▶ **GIVEN TEXT**
==================================================

The popularity and usage of cloud computing has increased manifold in the last few years. From leading tech companies across the globe to startups, everyone wants to venture into this space. While it is the obligation of the cloud service provider to take responsibility for their infrastructure and ensure security and safety at all ends, sometimes it doesn’t quite happen.
Here we list a few instances of cloud outages from the year 2019 when the customer systems and devices were jeopardised due to these outages.
In May 2019, Salesforce faced one of its biggest service disruptions when the deployment of a database script to its Pardot Marketing Cloud ended up granting elevated permissions to regular users. The company had to block the users to prevent employees from stealing sensitive corporate data. It later had to block network access to other Salesforce services like Sales Cloud and Service Cloud to avoid further damage. As a result of this customers were unable to access Pardot Marketing Cloud for 20 hours and in addition, it took them 12 days to completely roll out other Salesforce services such as Sales Cloud and Service Cloud. The company later stated that a faulty database script had led to almost shut down its entire infrastructure and address the issue of broken user permissions.”

==================================================

▶ **ENTRIES**
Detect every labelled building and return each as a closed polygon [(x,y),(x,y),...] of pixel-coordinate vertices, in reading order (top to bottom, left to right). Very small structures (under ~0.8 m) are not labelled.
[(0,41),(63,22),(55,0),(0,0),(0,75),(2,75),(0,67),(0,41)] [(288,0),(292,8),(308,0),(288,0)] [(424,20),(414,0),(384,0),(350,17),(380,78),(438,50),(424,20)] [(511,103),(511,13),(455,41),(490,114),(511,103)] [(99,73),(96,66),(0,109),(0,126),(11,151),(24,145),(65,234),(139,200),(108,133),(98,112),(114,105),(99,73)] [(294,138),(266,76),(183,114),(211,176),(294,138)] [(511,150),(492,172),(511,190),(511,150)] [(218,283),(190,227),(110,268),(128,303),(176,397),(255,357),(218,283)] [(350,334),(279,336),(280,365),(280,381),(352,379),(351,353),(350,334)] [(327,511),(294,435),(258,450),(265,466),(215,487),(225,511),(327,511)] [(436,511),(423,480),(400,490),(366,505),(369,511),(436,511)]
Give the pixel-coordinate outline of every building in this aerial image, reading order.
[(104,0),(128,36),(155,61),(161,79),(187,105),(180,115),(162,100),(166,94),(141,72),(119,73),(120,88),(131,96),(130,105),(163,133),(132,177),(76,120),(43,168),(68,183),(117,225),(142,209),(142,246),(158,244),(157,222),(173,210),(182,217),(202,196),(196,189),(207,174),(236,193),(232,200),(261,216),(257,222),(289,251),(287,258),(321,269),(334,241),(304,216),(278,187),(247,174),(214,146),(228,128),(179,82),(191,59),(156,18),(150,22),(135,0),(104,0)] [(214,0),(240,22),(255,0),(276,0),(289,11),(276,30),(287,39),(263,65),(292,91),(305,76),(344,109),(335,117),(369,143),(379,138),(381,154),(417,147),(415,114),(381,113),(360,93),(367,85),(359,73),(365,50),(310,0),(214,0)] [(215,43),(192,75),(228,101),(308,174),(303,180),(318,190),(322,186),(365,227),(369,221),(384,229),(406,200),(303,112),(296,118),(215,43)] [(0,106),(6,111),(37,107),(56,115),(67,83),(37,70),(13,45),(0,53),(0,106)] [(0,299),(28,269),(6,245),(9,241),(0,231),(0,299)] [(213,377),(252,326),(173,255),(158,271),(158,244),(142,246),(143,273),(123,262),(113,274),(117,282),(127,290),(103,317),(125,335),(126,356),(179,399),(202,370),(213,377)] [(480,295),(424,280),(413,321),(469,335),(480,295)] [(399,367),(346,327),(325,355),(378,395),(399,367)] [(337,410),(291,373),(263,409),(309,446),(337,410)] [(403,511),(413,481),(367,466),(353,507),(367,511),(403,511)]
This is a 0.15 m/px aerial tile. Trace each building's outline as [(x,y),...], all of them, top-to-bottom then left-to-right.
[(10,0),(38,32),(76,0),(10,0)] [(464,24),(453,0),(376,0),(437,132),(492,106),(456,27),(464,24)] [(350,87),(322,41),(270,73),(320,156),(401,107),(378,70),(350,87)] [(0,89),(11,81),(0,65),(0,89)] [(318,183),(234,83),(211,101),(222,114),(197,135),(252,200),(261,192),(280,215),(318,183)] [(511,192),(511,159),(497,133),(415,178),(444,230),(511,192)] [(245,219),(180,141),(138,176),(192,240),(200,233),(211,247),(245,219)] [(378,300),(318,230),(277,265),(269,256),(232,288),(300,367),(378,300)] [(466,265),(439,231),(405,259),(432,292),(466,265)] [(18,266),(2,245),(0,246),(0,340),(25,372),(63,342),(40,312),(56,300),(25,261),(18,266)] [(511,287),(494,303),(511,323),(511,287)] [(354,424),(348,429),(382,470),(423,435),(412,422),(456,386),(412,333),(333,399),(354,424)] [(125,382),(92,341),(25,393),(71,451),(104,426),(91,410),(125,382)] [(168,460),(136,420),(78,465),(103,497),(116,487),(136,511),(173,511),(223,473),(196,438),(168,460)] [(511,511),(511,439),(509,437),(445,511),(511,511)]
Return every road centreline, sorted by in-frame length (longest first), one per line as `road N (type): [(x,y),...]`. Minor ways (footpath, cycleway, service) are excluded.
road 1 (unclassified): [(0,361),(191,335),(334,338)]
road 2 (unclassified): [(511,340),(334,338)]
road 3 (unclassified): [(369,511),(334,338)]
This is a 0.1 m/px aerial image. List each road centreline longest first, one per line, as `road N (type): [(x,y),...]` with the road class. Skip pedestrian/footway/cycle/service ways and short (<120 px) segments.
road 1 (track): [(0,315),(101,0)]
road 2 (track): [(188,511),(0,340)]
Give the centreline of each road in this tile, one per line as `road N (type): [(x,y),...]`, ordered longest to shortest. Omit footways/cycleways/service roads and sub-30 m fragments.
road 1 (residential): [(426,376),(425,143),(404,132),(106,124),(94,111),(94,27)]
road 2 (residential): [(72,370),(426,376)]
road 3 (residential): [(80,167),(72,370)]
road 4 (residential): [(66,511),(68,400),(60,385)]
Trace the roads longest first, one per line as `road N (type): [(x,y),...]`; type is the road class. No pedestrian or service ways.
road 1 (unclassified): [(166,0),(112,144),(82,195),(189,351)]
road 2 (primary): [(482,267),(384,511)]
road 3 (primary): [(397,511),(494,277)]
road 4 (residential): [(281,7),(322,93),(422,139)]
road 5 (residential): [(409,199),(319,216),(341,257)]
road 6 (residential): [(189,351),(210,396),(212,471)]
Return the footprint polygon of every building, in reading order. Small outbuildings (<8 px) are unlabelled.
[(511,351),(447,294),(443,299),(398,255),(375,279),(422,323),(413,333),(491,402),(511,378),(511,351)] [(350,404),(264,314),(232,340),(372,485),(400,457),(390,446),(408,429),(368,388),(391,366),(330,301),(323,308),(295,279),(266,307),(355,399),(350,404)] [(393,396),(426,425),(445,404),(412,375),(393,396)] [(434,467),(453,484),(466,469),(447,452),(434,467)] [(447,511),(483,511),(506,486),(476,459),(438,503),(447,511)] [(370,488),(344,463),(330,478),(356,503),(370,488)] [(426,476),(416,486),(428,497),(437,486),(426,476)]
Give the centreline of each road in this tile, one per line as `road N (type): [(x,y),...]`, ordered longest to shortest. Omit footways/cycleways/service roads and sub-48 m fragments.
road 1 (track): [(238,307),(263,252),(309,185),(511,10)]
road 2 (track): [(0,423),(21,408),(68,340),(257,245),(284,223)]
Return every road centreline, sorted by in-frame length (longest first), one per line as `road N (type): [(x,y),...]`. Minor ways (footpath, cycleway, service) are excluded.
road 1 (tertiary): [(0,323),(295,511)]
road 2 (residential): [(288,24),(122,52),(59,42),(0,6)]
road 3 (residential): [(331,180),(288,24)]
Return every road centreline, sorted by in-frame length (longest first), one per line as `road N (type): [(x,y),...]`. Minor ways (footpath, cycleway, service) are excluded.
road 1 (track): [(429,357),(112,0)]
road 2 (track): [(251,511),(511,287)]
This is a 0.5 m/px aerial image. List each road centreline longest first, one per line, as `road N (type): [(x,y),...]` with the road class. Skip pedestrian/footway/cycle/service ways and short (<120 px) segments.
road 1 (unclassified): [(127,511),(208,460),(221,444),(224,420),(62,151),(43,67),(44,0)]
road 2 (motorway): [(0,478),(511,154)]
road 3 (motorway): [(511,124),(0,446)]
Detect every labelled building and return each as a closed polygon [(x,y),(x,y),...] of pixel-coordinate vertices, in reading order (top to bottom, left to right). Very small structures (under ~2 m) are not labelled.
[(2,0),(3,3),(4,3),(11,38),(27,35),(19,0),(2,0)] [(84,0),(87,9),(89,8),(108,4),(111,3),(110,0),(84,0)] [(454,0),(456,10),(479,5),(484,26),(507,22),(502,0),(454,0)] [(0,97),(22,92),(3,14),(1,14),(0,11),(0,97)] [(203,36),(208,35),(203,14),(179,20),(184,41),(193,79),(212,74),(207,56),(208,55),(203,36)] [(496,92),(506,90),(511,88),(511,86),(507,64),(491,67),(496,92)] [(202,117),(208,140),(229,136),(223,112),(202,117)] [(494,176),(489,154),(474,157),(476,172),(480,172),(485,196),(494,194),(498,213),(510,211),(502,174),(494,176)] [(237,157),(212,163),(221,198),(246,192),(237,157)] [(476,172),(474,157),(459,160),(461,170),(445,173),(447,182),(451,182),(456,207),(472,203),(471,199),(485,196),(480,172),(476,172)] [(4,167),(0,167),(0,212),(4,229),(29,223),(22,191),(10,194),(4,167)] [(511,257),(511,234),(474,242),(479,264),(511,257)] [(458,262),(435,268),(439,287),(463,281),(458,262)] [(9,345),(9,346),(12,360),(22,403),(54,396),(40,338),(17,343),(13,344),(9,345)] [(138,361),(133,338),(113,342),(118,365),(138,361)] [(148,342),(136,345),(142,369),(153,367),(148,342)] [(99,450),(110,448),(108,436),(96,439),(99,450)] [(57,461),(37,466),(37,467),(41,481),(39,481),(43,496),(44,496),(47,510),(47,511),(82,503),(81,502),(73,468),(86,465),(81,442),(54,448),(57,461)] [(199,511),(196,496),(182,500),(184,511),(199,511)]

==================================================

▶ **TASK INSTRUCTIONS**
A) In the passage on 2019 cloud outages, how long were customers unable to access Pardot Marketing Cloud?
B) Continue the passage on 2019 cloud outages, starting right after its last sentence.

▶ **ANSWERS BELOW**
A) 20 hours.

B)
In August, an Amazon AWS US-EAST-1 datacenter in North Virginia experienced a power failure leading to the datacenter’s backup generators to start failing. It led to 7.5% of the EC2 instances and EBS volumes becoming unavailable. After the power was restored, Amazon determined that some EC2 instances and EBS volumes incurred hardware damage and the data stored on them were no longer recoverable. There was an extensive data loss for some customers proving that storing data in the cloud does not mean that it is completely safe and you do not also need a backup. It was one of the major instances of hardware failure in 2019 and proves that hosting data in the cloud is not always safe.
Many iCloud users across the globe briefly got the message of “Service Unavailable – DNS failure” for several hours in July. This widespread cloud outage affected services such as App Store, Apple Music, and Apple TV, Apple Books, Apple ID, Apple Music, Apple Music Subscriptions and more. While the issue has now been resolved, during the time of outage users could not use various functions such as Find My iPhone to locate their devices. The company stated that the cloud outage was a result of a ‘BGP route flap’ issue that caused severe packet loss for users in North America.
Even Microsoft faced its share of cloud outages this year affecting Azure, Microsoft 365, Dynamics, and DevOps. In May, Microsoft had to face an outage that lasted for more than an hour showing network connectivity errors in Microsoft Azure that deeply affected its cloud services including Office 365, Microsoft Teams, Xbox Live, and several others which are widely used by Microsoft’s commercial customers. Engineers identified the root cause to be an incorrect name server delegation issue that affected DNS resolution, network connectivity, and downstream impact. While the services were recovered, no customer DNS records were impacted during this incident.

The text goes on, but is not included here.